> Exercise goal
Give all of the data again exactly as written, omitting every image.

Stored items:

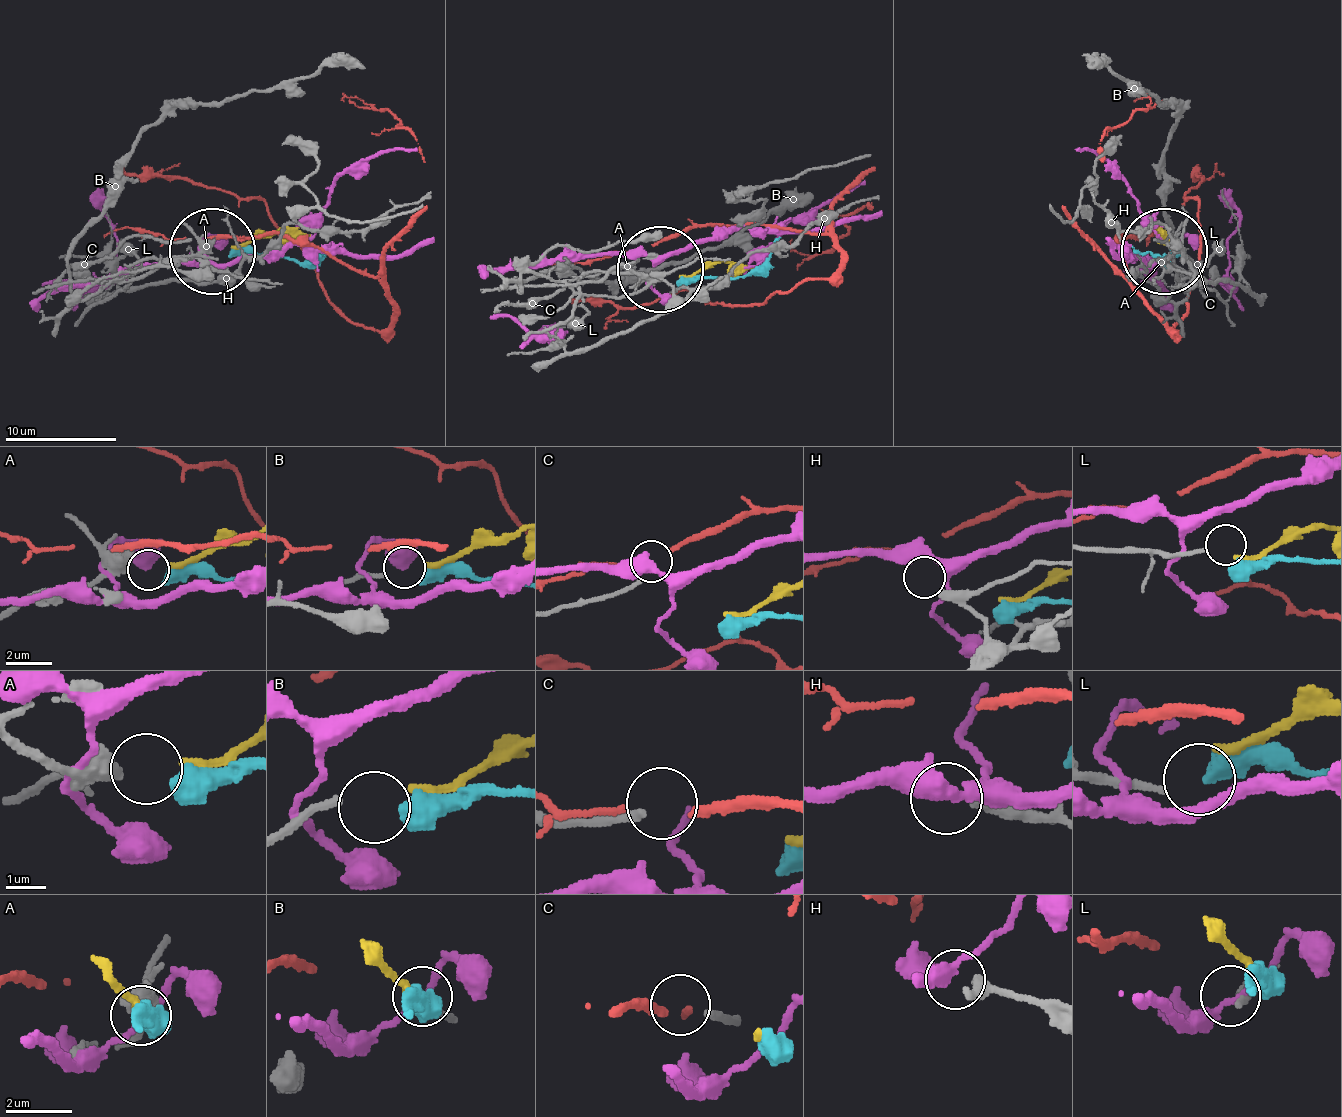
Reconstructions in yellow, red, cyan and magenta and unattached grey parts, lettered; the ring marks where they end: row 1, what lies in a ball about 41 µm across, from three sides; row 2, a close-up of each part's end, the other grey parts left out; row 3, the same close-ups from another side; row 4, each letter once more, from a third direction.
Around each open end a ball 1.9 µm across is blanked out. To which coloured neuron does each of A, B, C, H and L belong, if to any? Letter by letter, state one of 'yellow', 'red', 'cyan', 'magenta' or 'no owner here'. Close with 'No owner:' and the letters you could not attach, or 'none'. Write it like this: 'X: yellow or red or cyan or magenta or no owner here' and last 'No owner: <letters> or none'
A: yellow
B: cyan
C: red
H: no owner here
L: no owner here
No owner: H, L

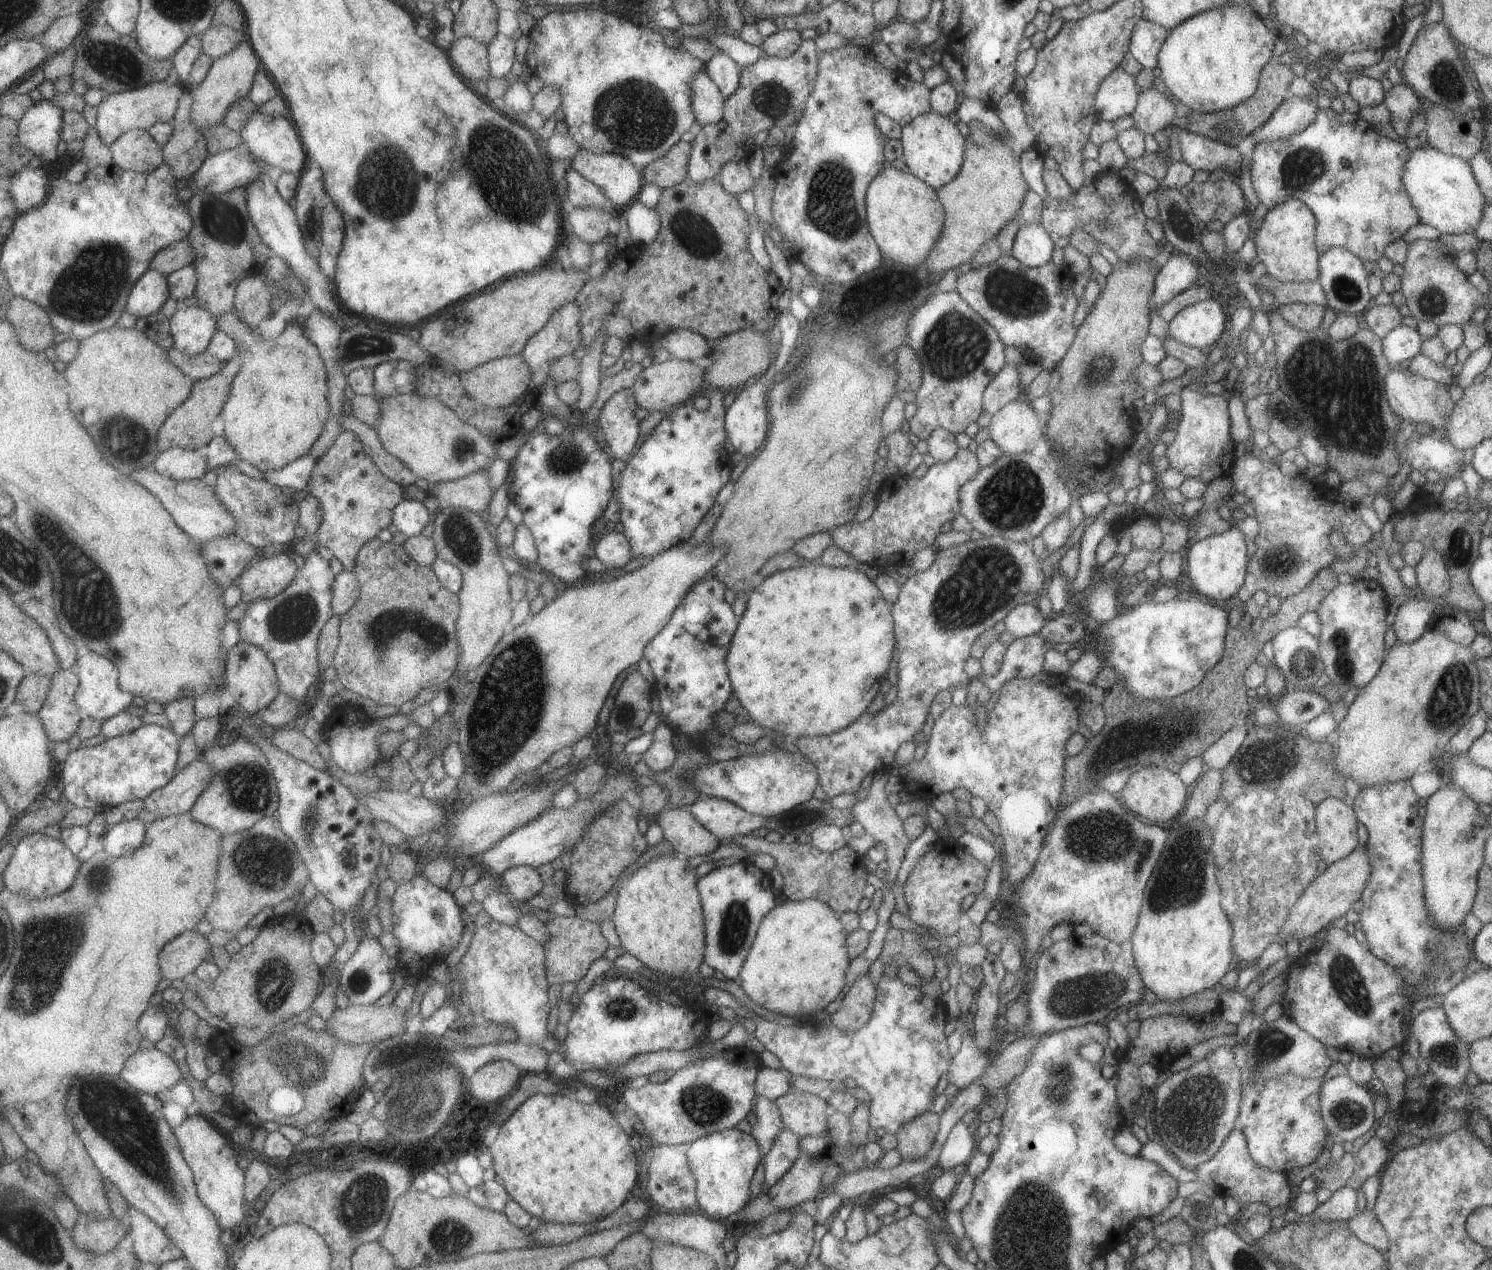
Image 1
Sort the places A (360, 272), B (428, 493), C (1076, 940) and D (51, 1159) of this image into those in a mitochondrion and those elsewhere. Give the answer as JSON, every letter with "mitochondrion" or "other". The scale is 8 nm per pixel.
{"A":"other","B":"other","C":"other","D":"other"}

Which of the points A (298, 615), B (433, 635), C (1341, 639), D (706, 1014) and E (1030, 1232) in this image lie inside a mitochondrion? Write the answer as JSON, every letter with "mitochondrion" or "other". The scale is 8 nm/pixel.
{"A":"mitochondrion","B":"mitochondrion","C":"mitochondrion","D":"other","E":"mitochondrion"}

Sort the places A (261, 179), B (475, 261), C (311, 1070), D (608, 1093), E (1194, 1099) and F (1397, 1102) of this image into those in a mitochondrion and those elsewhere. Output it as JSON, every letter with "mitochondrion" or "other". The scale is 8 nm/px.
{"A":"other","B":"other","C":"mitochondrion","D":"other","E":"mitochondrion","F":"other"}

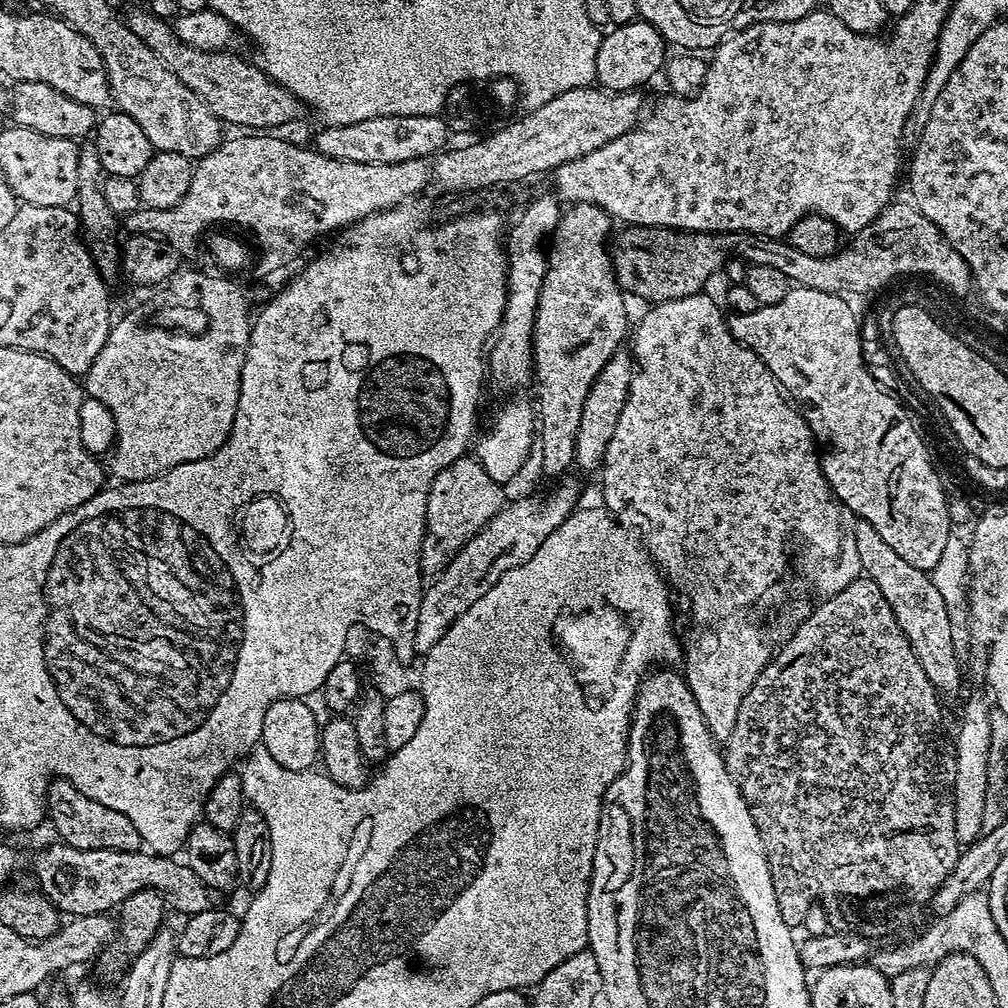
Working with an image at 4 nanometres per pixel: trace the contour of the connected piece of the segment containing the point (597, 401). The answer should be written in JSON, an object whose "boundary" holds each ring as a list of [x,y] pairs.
{"boundary":[[[617,350],[596,375],[583,402],[582,419],[579,422],[575,440],[575,467],[595,471],[603,465],[606,446],[609,445],[610,437],[614,434],[614,426],[618,422],[618,417],[629,394],[633,371],[634,361],[631,353],[626,350]]]}

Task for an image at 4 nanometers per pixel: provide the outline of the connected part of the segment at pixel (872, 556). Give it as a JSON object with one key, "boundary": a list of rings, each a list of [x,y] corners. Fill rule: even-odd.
{"boundary":[[[857,519],[855,523],[850,543],[858,550],[861,573],[873,580],[878,590],[882,590],[882,598],[890,602],[890,610],[894,610],[902,634],[906,634],[918,662],[922,662],[922,670],[926,670],[926,678],[930,678],[937,690],[958,687],[962,684],[962,660],[956,657],[958,645],[951,637],[946,602],[934,586],[931,575],[923,568],[910,566],[910,562],[899,556],[870,522]]]}

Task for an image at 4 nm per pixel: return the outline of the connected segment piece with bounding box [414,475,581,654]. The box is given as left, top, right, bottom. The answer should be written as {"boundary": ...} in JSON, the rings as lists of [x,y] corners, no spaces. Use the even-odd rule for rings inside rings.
{"boundary":[[[565,475],[545,496],[520,496],[516,501],[505,503],[494,518],[490,518],[476,534],[471,536],[447,566],[435,577],[432,585],[423,589],[420,605],[416,611],[416,633],[414,646],[417,653],[423,654],[433,648],[446,634],[449,626],[456,621],[490,586],[500,580],[506,570],[514,566],[522,566],[534,556],[534,550],[566,522],[566,518],[576,511],[580,500],[580,484],[574,477]],[[565,479],[565,480],[564,480]],[[564,480],[564,481],[563,481]],[[580,500],[580,501],[579,501]]]}

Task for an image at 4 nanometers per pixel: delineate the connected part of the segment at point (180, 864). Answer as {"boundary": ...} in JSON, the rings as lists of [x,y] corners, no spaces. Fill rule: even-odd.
{"boundary":[[[55,842],[36,856],[36,880],[39,891],[61,913],[73,916],[103,916],[119,909],[130,894],[152,888],[163,894],[165,899],[174,898],[178,911],[185,917],[198,914],[213,907],[214,893],[207,888],[180,858],[161,856],[155,852],[123,852],[122,850],[78,850],[63,842]],[[180,859],[180,860],[176,860]],[[112,908],[112,909],[111,909]]]}

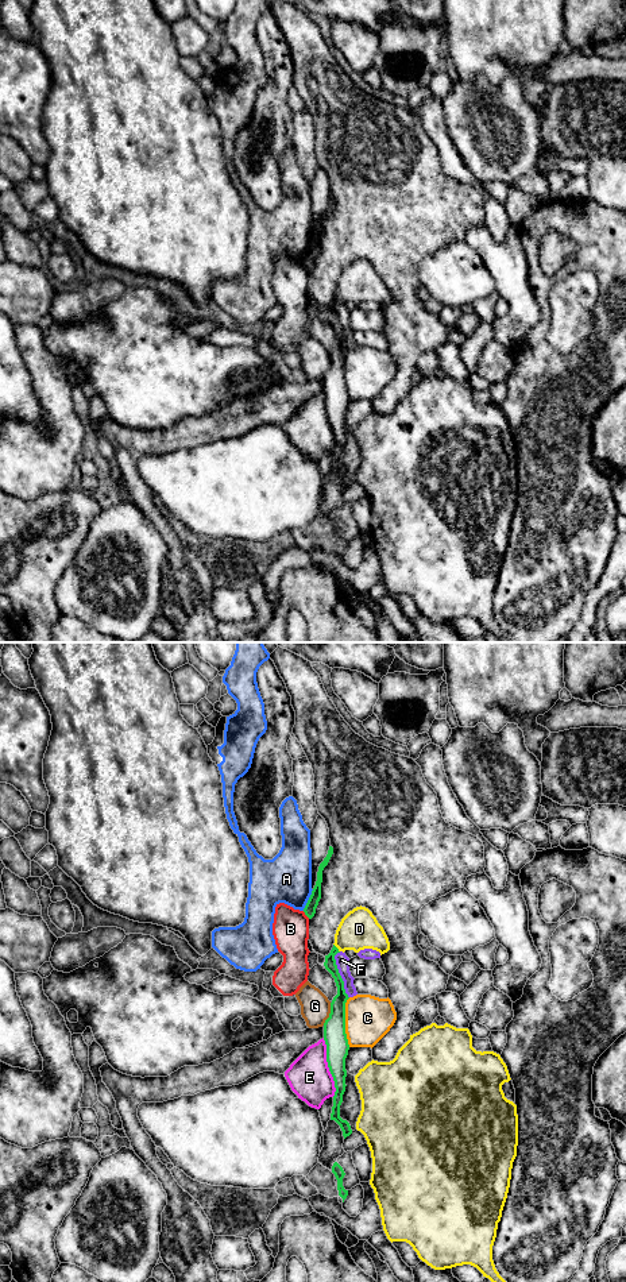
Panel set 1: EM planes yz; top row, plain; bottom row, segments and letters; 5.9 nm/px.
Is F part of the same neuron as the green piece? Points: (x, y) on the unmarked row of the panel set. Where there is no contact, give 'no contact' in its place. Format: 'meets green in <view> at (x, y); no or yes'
meets green in yz at (339, 327); no

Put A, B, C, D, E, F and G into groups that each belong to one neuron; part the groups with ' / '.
A / B / C / D / E / F / G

> Output below
Reconstructions in yellow, red, cyan and magenta and unattached grey parts, lettered; the ring marks where they end: row 1, what lies in a ball about 41 µm across, from three sides; row 2, a close-up of each part's end, the other grey parts left out; row 3, the same close-ups from another side; row 4, each letter once more, from a third direction.
Around each open end a ball 1.9 µm across is blanked out. To which coloured neuron does each of A, B, C, H and L belong, if to any? Letter by letter, state one of 'yellow', 'red', 'cyan', 'magenta' or 'no owner here'. Close with 'No owner:' and the letters you could not attach, or 'none'. Write it like this: 'X: yellow or red or cyan or magenta or no owner here' and last 'No owner: <letters> or none'
A: yellow
B: cyan
C: red
H: no owner here
L: no owner here
No owner: H, L

Image 1
Sort the places A (360, 272), B (428, 493), C (1076, 940) and D (51, 1159) of this image into those in a mitochondrion and those elsewhere. Give the answer as JSON, every letter with "mitochondrion" or "other". The scale is 8 nm per pixel.
{"A":"other","B":"other","C":"other","D":"other"}

Which of the points A (298, 615), B (433, 635), C (1341, 639), D (706, 1014) and E (1030, 1232) in this image lie inside a mitochondrion? Write the answer as JSON, every letter with "mitochondrion" or "other". The scale is 8 nm/pixel.
{"A":"mitochondrion","B":"mitochondrion","C":"mitochondrion","D":"other","E":"mitochondrion"}

Sort the places A (261, 179), B (475, 261), C (311, 1070), D (608, 1093), E (1194, 1099) and F (1397, 1102) of this image into those in a mitochondrion and those elsewhere. Output it as JSON, every letter with "mitochondrion" or "other". The scale is 8 nm/px.
{"A":"other","B":"other","C":"mitochondrion","D":"other","E":"mitochondrion","F":"other"}

Working with an image at 4 nanometres per pixel: trace the contour of the connected piece of the segment containing the point (597, 401). The answer should be written in JSON, an object whose "boundary" holds each ring as a list of [x,y] pairs.
{"boundary":[[[617,350],[596,375],[583,402],[582,419],[579,422],[575,440],[575,467],[595,471],[603,465],[606,446],[609,445],[610,437],[614,434],[614,426],[618,422],[618,417],[629,394],[633,371],[634,361],[631,353],[626,350]]]}

Task for an image at 4 nanometers per pixel: provide the outline of the connected part of the segment at pixel (872, 556). Give it as a JSON object with one key, "boundary": a list of rings, each a list of [x,y] corners. Fill rule: even-odd.
{"boundary":[[[857,519],[855,523],[850,543],[858,550],[861,573],[873,580],[878,590],[882,590],[882,598],[890,602],[890,610],[894,610],[902,634],[906,634],[918,662],[922,662],[922,670],[926,670],[926,678],[930,678],[937,690],[958,687],[962,684],[962,660],[956,657],[958,645],[951,637],[946,602],[934,586],[931,575],[923,568],[910,566],[910,562],[899,556],[870,522]]]}

Task for an image at 4 nm per pixel: return the outline of the connected segment piece with bounding box [414,475,581,654]. The box is given as left, top, right, bottom. The answer should be written as {"boundary": ...} in JSON, the rings as lists of [x,y] corners, no spaces. Use the even-odd rule for rings inside rings.
{"boundary":[[[565,475],[545,496],[520,496],[516,501],[505,503],[494,518],[490,518],[476,534],[471,536],[447,566],[435,577],[432,585],[423,589],[420,605],[416,611],[416,633],[414,646],[417,653],[423,654],[433,648],[446,634],[449,626],[456,621],[490,586],[500,580],[506,570],[514,566],[522,566],[534,556],[534,550],[566,522],[566,518],[576,511],[580,500],[580,484],[574,477]],[[565,479],[565,480],[564,480]],[[564,480],[564,481],[563,481]],[[580,500],[580,501],[579,501]]]}

Task for an image at 4 nanometers per pixel: delineate the connected part of the segment at point (180, 864). Answer as {"boundary": ...} in JSON, the rings as lists of [x,y] corners, no spaces. Fill rule: even-odd.
{"boundary":[[[55,842],[36,856],[36,880],[39,891],[61,913],[73,916],[103,916],[119,909],[130,894],[152,888],[163,894],[165,899],[174,898],[178,911],[185,917],[198,914],[213,907],[214,893],[207,888],[180,858],[161,856],[155,852],[123,852],[122,850],[78,850],[63,842]],[[180,859],[180,860],[176,860]],[[112,908],[112,909],[111,909]]]}

Panel set 1: EM planes yz; top row, plain; bottom row, segments and letters; 5.9 nm/px.
Is F part of the same neuron as the green piece? Points: (x, y) on the unmarked row of the panel set. Where there is no contact, give 'no contact' in its place. Format: 'meets green in <view> at (x, y); no or yes'
meets green in yz at (339, 327); no

Put A, B, C, D, E, F and G into groups that each belong to one neuron; part the groups with ' / '.
A / B / C / D / E / F / G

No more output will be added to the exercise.